An armored heart cannot love that way. An armored heart cannot move into joy.

********

*Aric Clark, Doug Hagler, and Nick Larson. Never Pray Again (St. Louis, MO: Chalice Press, 2014), p. 110. Check out their blog, Two Friars and a Fool.

**Becca Stevens. Letters from the Farm: A Simple Path for a Deeper Spiritual Life (New York: Morehouse Publishing, 2015), p. 32. I received a copy from her publicist, and an advance copy, too. If you’ve read this far, and are interested in the book, leave a comment and I will send you the extra book.

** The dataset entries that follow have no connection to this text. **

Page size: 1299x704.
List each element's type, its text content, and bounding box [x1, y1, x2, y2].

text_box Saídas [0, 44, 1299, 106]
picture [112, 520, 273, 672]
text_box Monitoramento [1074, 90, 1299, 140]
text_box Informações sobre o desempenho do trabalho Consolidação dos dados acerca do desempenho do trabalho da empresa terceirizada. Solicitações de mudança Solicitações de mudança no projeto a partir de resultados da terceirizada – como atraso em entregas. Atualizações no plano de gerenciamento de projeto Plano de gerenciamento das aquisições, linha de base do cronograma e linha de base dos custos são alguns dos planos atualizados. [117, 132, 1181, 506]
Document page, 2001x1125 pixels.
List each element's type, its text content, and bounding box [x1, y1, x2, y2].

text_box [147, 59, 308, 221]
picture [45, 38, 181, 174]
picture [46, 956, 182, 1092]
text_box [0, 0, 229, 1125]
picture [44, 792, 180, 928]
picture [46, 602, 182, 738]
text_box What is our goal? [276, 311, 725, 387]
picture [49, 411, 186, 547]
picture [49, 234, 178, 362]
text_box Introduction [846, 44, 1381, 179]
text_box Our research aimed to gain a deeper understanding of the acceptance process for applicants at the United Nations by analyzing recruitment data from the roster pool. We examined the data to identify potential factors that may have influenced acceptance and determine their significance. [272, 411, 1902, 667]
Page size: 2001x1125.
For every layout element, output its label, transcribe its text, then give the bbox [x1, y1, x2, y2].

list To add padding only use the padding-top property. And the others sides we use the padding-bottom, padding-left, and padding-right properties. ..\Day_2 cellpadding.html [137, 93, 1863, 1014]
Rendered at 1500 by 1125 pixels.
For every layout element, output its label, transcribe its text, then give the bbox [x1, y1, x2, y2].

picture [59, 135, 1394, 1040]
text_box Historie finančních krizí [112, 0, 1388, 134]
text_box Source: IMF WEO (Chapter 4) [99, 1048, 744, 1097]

6 thoughts on “I am terrible at grieving, or an armored heart

  1. Dianne

    I have been to two funerals in the past week, one I officiated and one of a dear friend who sat with me every week in the same pew, held my girls while I preached, and was the cook on several very important and life changing mission trips. I did not cry. I sat next to a friend who had been with me on those trips, who had walked with me on my journey, and held his hand while he sobbed. I wanted to cry, I willed myself to, but I did not. I had a headache the rest of the day, and the pain sat in my throat.
    I, too, lost a son at 21 weeks and cried then, and in some sense, after that, I felt like nothing was bad enough to cry about. Crying implies weakness and vulnerability, and my job as pastor is to be strong and compassionate (or so my brain says) It’s all tied up together.
    Thank you for sharing this. Someday I will learn how to cry again.

    Like

  2. Julie

    Oh Martha! You nailed it! Grief and mourning and tears…. I do not remember when I first became afraid of letting all the emotion out, sometime in my childhood, knowing only that tears were bad, and keeping up appearances was good. Which is kind of ironic when emotion played such a huge part in my formative years.
    It got so all I ever let out was one or two wee tears. Then that would be it. All that pent up grief. My tears became associated with losing control, and with my own mental fragility. If I was unable to control the tears, then depression was on the horizon. I wept more in the first part of this year, when I was so stressed, and on the verge once more of depression. And now, since Dad died, I have hardly shed a tear. I weep dry tears, and maybe let out one or two at a time, but no more. (See whose got control?!)
    I could write much, much more… maybe I should…. Maybe I will.
    Thank you for your precious words. Always.